SOUTH PORTLAND, Maine — After one term as a city councilor and two decades of public service, South Portland Mayor Jerry Jalbert said he will not seek re-election in November.
Jalbert, 61, a lifelong city resident who has served on city boards and committees since 1994, said in an interview Tuesday he will not run again in District 5 because he wants to focus on his personal life.
“I have done this for a really long time, and it’s been great and all,” he said. “But at some point it’s not something that you do forever.”
“I’ve got a long bucket list,” he added.
The list includes spending more time pursuing outdoor hobbies such as cycling, running, skiing and kayaking.
“There’s a lot of stuff I’d like to do, it all involves the outdoors, and it all takes time,” Jalbert said.
As a councilor for three years, Jalbert has participated in several contentious, headline-making decisions, most recently the citizen-initiated ban on tar sands in the city. But Jalbert said the politics are not the reason he is leaving the council.
“Frankly, it’s been stimulating,” he said.

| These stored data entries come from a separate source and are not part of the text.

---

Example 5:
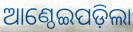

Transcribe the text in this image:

ଆଣ୍ଠେଇପଡ଼ିଲା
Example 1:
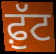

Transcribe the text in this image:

ਫ਼ੁੱਟ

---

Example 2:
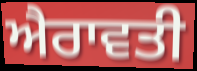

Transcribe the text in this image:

ਐਰਾਵਤੀ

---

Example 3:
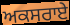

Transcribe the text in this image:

ਅਕਸਰਾਏ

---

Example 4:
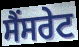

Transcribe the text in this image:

ਸੈਂਸਰੇਟ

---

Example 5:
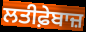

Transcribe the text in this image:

ਲਤੀਫ਼ੇਬਾਜ਼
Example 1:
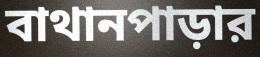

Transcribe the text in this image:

বাথানপাড়ার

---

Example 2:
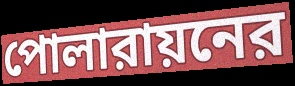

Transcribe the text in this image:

পোলারায়নের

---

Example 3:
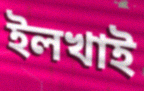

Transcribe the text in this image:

ইলখাই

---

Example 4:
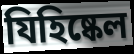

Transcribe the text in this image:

যিহিষ্কেল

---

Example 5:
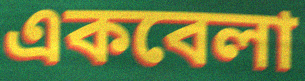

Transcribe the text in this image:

একবেলা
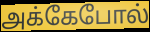
அக்கேபோல்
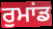
ਰੁਮਾਂਡ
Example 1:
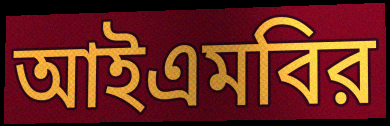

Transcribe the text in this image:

আইএমবির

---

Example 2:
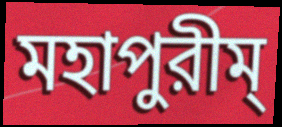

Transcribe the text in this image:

মহাপুরীম্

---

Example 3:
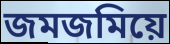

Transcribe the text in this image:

জমজমিয়ে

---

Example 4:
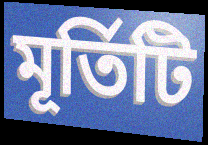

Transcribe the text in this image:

মূর্তিটি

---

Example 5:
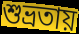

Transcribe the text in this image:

শুভ্রতায়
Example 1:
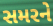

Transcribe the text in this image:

સમરને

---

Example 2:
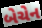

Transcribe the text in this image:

બેચેન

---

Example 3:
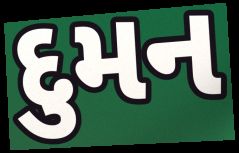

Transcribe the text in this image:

દુમન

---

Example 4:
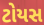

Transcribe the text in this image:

ટોયસ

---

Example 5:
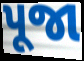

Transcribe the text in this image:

પૂજા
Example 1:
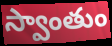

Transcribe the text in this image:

స్వాంతుం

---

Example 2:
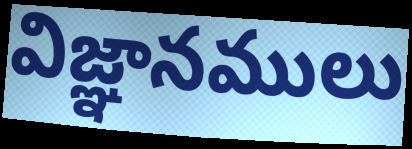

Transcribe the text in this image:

విజ్ఞానములు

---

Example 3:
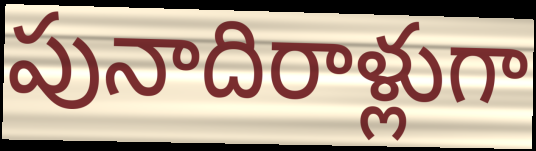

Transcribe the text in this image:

పునాదిరాళ్లుగా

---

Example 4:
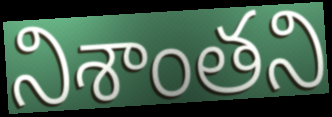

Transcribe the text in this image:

నిశాంతని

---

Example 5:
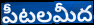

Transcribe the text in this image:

పీటలమీద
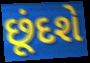
છૂંદશે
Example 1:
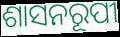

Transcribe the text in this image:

ଶାସନରୂପୀ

Before becoming a councilor, Jalbert served five terms on the Zoning Board of Appeals, where he was chairman three times, and was a member of the Planning Board. He also spent five years on the Long Creek Watershed Management District board.

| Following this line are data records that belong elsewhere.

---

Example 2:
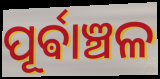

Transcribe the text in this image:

ପୂର୍ଵାଞ୍ଚଳ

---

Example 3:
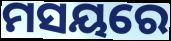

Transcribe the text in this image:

ମସୟରେ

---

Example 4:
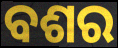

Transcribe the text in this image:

ବଶର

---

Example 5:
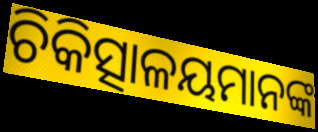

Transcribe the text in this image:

ଚିକିତ୍ସାଳୟମାନଙ୍କ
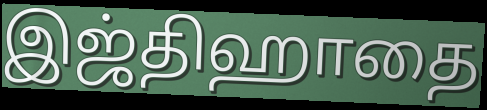
இஜ்திஹாதை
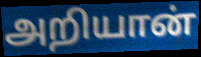
அறியான்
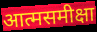
आत्मसमीक्षा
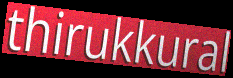
thirukkural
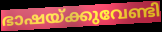
ഭാഷയ്ക്കുവേണ്ടി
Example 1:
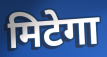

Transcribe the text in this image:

मिटेगा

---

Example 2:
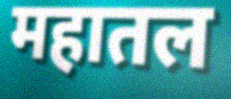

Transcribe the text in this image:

महातल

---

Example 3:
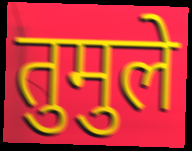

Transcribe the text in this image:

तुमुले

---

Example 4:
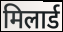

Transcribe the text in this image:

मिलार्ड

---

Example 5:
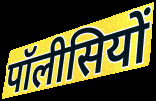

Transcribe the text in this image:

पॉलीसियों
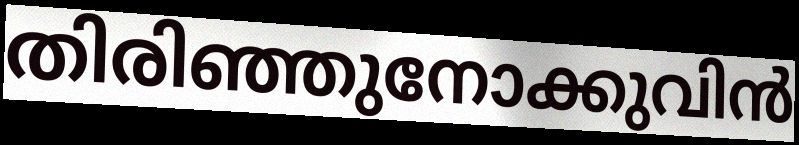
തിരിഞ്ഞുനോക്കുവിൻ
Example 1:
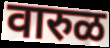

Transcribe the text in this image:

वारुळ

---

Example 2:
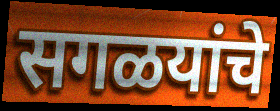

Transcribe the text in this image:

सगळयांचे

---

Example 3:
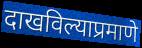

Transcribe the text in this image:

दाखविल्याप्रमाणे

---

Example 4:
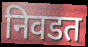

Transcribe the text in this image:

निवडत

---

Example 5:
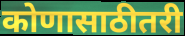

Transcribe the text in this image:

कोणासाठीतरी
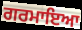
ਗਰਮਾਇਆ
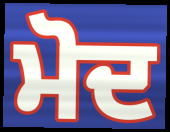
ਮੋਦ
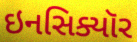
ઇનસિક્યૉર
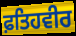
ਫ਼ਤਿਹਵੀਰ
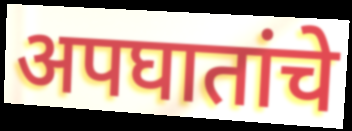
अपघातांचे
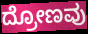
ದ್ರೋಣವು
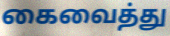
கைவைத்து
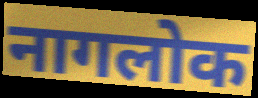
नागलोक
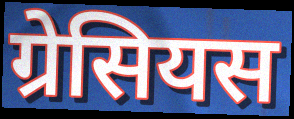
ग्रेसियस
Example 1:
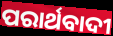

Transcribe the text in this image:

ପରାର୍ଥବାଦୀ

Councilor Linda Cohen said Jalbert’s announcement was surprising, but not entirely unexpected.
“It’s really too bad, because he brings so many years of city experience to the council,” Cohen said Thursday. “But it really is a huge time commitment. I’m surprised, but I’m not surprised.”

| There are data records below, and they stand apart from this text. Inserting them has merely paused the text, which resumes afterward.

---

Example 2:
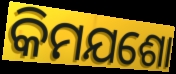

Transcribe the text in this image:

କିମଯଶୋ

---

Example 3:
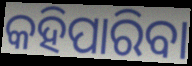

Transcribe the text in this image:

କହିପାରିବା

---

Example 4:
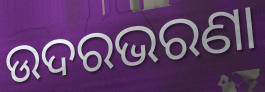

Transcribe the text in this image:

ଉଦରଭରଣା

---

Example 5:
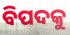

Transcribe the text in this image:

ବିପଦକୁ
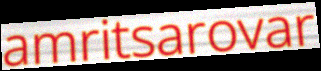
amritsarovar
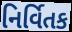
નિર્વિતક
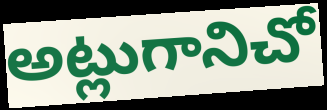
అట్లుగానిచో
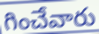
గించేవారు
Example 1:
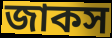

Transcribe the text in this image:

জাকস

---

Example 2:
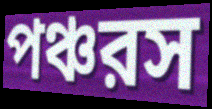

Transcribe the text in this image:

পঞ্চরস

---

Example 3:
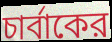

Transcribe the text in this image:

চার্বাকের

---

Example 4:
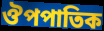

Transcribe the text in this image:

ঔপপাতিক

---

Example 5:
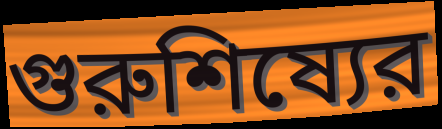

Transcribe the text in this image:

গুরুশিষ্যের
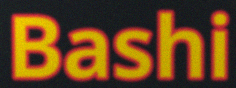
Bashi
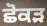
ਛੋਕੜ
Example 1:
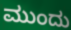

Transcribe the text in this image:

ಮುಂದು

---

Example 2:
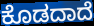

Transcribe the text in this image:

ಕೊಡದಾದೆ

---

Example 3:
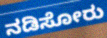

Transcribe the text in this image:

ನಡಿಸೋರು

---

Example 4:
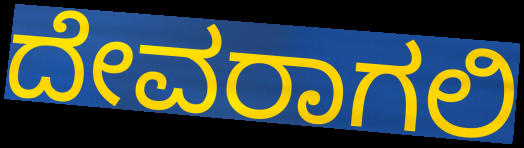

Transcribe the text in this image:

ದೇವರಾಗಲಿ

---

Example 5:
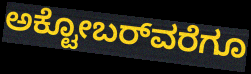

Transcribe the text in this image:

ಅಕ್ಟೋಬರ್‌ವರೆಗೂ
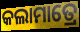
କଲାମାତ୍ରେ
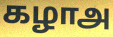
கழாஅ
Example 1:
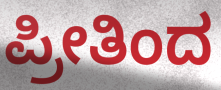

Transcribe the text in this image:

City Manager Jim Gailey applauded Jalbert’s “extremely strong leadership” as mayor for the past year.
“We will miss his presence on the city council,” Gailey said.
Jalbert said he hopes to give potential District 5 candidates plenty of time to meet the Sept. 8 deadline for submitting nomination papers. He also said he would be happy to see renters run for the council in his district, which includes most of the city west of Interstate 295, and portions of neighborhoods west of Westcott Road and Main Street.
“I think it’s time to step aside and see who wants to serve,” he said. “It’s good for new people to come up and contribute.”
Jalbert, whose term expires in December, said he will continue to follow several city projects of special interest to him, including the development of Main Street.
“At this point, my mindset is just, after 20 years of service … I feel really good about the service I’ve been able to contribute,” he said.
In addition to Jalbert’s District 5 seat, the District 1 seat held by Councilor Michael Pock and Councilor Patti Smith’s District 2 seat are on the Nov. 4 ballot.
Both councilors on Wednesday said they plan to run again.